Copy every line of the records below unchanged.

### Collection entries
-------------------------
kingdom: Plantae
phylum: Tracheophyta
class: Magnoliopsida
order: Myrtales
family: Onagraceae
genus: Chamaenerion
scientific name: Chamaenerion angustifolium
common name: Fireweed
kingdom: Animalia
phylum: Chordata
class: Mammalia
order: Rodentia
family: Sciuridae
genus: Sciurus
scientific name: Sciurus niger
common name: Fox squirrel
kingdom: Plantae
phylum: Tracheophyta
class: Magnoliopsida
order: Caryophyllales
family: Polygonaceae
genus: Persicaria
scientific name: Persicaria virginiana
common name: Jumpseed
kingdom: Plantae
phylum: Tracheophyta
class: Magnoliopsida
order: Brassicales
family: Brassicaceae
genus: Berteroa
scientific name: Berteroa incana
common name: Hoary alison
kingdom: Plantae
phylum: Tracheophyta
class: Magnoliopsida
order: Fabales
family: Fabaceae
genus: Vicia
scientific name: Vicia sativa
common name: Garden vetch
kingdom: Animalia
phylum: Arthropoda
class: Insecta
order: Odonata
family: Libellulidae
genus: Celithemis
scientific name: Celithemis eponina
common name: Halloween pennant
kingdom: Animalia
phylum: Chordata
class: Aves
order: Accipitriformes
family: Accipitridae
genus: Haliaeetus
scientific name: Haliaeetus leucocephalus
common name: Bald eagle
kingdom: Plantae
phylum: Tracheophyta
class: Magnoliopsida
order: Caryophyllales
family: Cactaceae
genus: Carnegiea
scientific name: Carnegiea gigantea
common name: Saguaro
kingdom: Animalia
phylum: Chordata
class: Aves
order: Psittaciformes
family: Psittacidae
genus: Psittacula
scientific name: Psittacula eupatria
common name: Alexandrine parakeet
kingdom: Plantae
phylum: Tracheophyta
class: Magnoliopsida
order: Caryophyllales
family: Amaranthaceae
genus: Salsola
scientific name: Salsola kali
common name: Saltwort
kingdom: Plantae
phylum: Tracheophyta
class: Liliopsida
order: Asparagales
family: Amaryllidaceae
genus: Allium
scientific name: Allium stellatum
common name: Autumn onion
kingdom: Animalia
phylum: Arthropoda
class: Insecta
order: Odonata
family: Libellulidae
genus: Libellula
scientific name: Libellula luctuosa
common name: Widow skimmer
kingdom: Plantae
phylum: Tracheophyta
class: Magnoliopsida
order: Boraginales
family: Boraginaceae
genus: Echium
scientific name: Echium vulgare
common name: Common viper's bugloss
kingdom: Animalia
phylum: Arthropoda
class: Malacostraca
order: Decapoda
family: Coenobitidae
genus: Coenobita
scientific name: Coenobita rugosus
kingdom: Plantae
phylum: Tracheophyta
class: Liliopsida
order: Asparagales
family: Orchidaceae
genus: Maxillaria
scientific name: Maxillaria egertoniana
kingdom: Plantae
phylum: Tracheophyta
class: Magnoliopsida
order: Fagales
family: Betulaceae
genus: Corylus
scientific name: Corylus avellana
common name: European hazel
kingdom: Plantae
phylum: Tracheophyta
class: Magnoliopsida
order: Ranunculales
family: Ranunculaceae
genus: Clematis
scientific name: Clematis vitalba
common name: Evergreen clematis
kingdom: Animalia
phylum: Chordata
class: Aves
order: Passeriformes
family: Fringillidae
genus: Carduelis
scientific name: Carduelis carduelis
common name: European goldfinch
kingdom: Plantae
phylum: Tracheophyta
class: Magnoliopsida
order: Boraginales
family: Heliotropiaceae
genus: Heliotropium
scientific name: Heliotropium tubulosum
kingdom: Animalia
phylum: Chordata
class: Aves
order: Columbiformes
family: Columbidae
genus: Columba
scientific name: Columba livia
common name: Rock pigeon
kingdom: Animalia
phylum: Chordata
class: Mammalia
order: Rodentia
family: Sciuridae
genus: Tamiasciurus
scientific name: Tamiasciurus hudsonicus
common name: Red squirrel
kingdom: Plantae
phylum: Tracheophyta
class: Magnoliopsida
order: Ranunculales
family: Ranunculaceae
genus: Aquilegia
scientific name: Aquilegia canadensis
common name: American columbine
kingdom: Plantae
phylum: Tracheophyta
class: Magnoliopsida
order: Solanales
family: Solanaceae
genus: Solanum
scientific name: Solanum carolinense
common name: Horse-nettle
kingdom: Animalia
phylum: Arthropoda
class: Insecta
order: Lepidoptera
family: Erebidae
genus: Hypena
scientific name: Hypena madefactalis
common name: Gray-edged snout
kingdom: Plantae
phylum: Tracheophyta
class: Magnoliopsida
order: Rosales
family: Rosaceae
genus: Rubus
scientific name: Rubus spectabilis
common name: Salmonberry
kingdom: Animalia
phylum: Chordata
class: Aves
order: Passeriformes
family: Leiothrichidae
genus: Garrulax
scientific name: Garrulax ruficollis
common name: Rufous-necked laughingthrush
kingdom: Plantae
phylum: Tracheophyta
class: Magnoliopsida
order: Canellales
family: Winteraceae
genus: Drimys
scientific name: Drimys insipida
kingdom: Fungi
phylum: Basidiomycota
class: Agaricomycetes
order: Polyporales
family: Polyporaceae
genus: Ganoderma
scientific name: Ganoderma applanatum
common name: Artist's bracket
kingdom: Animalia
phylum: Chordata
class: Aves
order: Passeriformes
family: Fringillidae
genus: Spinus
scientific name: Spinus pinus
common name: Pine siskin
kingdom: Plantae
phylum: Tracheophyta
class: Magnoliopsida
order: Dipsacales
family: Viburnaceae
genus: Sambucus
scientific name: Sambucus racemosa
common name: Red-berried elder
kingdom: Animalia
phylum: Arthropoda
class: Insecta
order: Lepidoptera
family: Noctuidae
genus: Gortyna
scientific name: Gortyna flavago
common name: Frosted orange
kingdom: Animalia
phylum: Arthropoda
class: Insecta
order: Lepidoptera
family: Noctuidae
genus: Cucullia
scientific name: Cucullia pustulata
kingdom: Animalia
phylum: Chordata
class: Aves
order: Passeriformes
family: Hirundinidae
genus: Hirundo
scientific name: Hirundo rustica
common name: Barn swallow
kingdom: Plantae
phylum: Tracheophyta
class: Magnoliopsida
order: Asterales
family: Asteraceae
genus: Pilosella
-------------------------
### Problem solution
kingdom: Plantae
phylum: Tracheophyta
class: Magnoliopsida
order: Myrtales
family: Onagraceae
genus: Chamaenerion
scientific name: Chamaenerion angustifolium
common name: Fireweed
kingdom: Animalia
phylum: Chordata
class: Mammalia
order: Rodentia
family: Sciuridae
genus: Sciurus
scientific name: Sciurus niger
common name: Fox squirrel
kingdom: Plantae
phylum: Tracheophyta
class: Magnoliopsida
order: Caryophyllales
family: Polygonaceae
genus: Persicaria
scientific name: Persicaria virginiana
common name: Jumpseed
kingdom: Plantae
phylum: Tracheophyta
class: Magnoliopsida
order: Brassicales
family: Brassicaceae
genus: Berteroa
scientific name: Berteroa incana
common name: Hoary alison
kingdom: Plantae
phylum: Tracheophyta
class: Magnoliopsida
order: Fabales
family: Fabaceae
genus: Vicia
scientific name: Vicia sativa
common name: Garden vetch
kingdom: Animalia
phylum: Arthropoda
class: Insecta
order: Odonata
family: Libellulidae
genus: Celithemis
scientific name: Celithemis eponina
common name: Halloween pennant
kingdom: Animalia
phylum: Chordata
class: Aves
order: Accipitriformes
family: Accipitridae
genus: Haliaeetus
scientific name: Haliaeetus leucocephalus
common name: Bald eagle
kingdom: Plantae
phylum: Tracheophyta
class: Magnoliopsida
order: Caryophyllales
family: Cactaceae
genus: Carnegiea
scientific name: Carnegiea gigantea
common name: Saguaro
kingdom: Animalia
phylum: Chordata
class: Aves
order: Psittaciformes
family: Psittacidae
genus: Psittacula
scientific name: Psittacula eupatria
common name: Alexandrine parakeet
kingdom: Plantae
phylum: Tracheophyta
class: Magnoliopsida
order: Caryophyllales
family: Amaranthaceae
genus: Salsola
scientific name: Salsola kali
common name: Saltwort
kingdom: Plantae
phylum: Tracheophyta
class: Liliopsida
order: Asparagales
family: Amaryllidaceae
genus: Allium
scientific name: Allium stellatum
common name: Autumn onion
kingdom: Animalia
phylum: Arthropoda
class: Insecta
order: Odonata
family: Libellulidae
genus: Libellula
scientific name: Libellula luctuosa
common name: Widow skimmer
kingdom: Plantae
phylum: Tracheophyta
class: Magnoliopsida
order: Boraginales
family: Boraginaceae
genus: Echium
scientific name: Echium vulgare
common name: Common viper's bugloss
kingdom: Animalia
phylum: Arthropoda
class: Malacostraca
order: Decapoda
family: Coenobitidae
genus: Coenobita
scientific name: Coenobita rugosus
kingdom: Plantae
phylum: Tracheophyta
class: Liliopsida
order: Asparagales
family: Orchidaceae
genus: Maxillaria
scientific name: Maxillaria egertoniana
kingdom: Plantae
phylum: Tracheophyta
class: Magnoliopsida
order: Fagales
family: Betulaceae
genus: Corylus
scientific name: Corylus avellana
common name: European hazel
kingdom: Plantae
phylum: Tracheophyta
class: Magnoliopsida
order: Ranunculales
family: Ranunculaceae
genus: Clematis
scientific name: Clematis vitalba
common name: Evergreen clematis
kingdom: Animalia
phylum: Chordata
class: Aves
order: Passeriformes
family: Fringillidae
genus: Carduelis
scientific name: Carduelis carduelis
common name: European goldfinch
kingdom: Plantae
phylum: Tracheophyta
class: Magnoliopsida
order: Boraginales
family: Heliotropiaceae
genus: Heliotropium
scientific name: Heliotropium tubulosum
kingdom: Animalia
phylum: Chordata
class: Aves
order: Columbiformes
family: Columbidae
genus: Columba
scientific name: Columba livia
common name: Rock pigeon
kingdom: Animalia
phylum: Chordata
class: Mammalia
order: Rodentia
family: Sciuridae
genus: Tamiasciurus
scientific name: Tamiasciurus hudsonicus
common name: Red squirrel
kingdom: Plantae
phylum: Tracheophyta
class: Magnoliopsida
order: Ranunculales
family: Ranunculaceae
genus: Aquilegia
scientific name: Aquilegia canadensis
common name: American columbine
kingdom: Plantae
phylum: Tracheophyta
class: Magnoliopsida
order: Solanales
family: Solanaceae
genus: Solanum
scientific name: Solanum carolinense
common name: Horse-nettle
kingdom: Animalia
phylum: Arthropoda
class: Insecta
order: Lepidoptera
family: Erebidae
genus: Hypena
scientific name: Hypena madefactalis
common name: Gray-edged snout
kingdom: Plantae
phylum: Tracheophyta
class: Magnoliopsida
order: Rosales
family: Rosaceae
genus: Rubus
scientific name: Rubus spectabilis
common name: Salmonberry
kingdom: Animalia
phylum: Chordata
class: Aves
order: Passeriformes
family: Leiothrichidae
genus: Garrulax
scientific name: Garrulax ruficollis
common name: Rufous-necked laughingthrush
kingdom: Plantae
phylum: Tracheophyta
class: Magnoliopsida
order: Canellales
family: Winteraceae
genus: Drimys
scientific name: Drimys insipida
kingdom: Fungi
phylum: Basidiomycota
class: Agaricomycetes
order: Polyporales
family: Polyporaceae
genus: Ganoderma
scientific name: Ganoderma applanatum
common name: Artist's bracket
kingdom: Animalia
phylum: Chordata
class: Aves
order: Passeriformes
family: Fringillidae
genus: Spinus
scientific name: Spinus pinus
common name: Pine siskin
kingdom: Plantae
phylum: Tracheophyta
class: Magnoliopsida
order: Dipsacales
family: Viburnaceae
genus: Sambucus
scientific name: Sambucus racemosa
common name: Red-berried elder
kingdom: Animalia
phylum: Arthropoda
class: Insecta
order: Lepidoptera
family: Noctuidae
genus: Gortyna
scientific name: Gortyna flavago
common name: Frosted orange
kingdom: Animalia
phylum: Arthropoda
class: Insecta
order: Lepidoptera
family: Noctuidae
genus: Cucullia
scientific name: Cucullia pustulata
kingdom: Animalia
phylum: Chordata
class: Aves
order: Passeriformes
family: Hirundinidae
genus: Hirundo
scientific name: Hirundo rustica
common name: Barn swallow
kingdom: Plantae
phylum: Tracheophyta
class: Magnoliopsida
order: Asterales
family: Asteraceae
genus: Pilosella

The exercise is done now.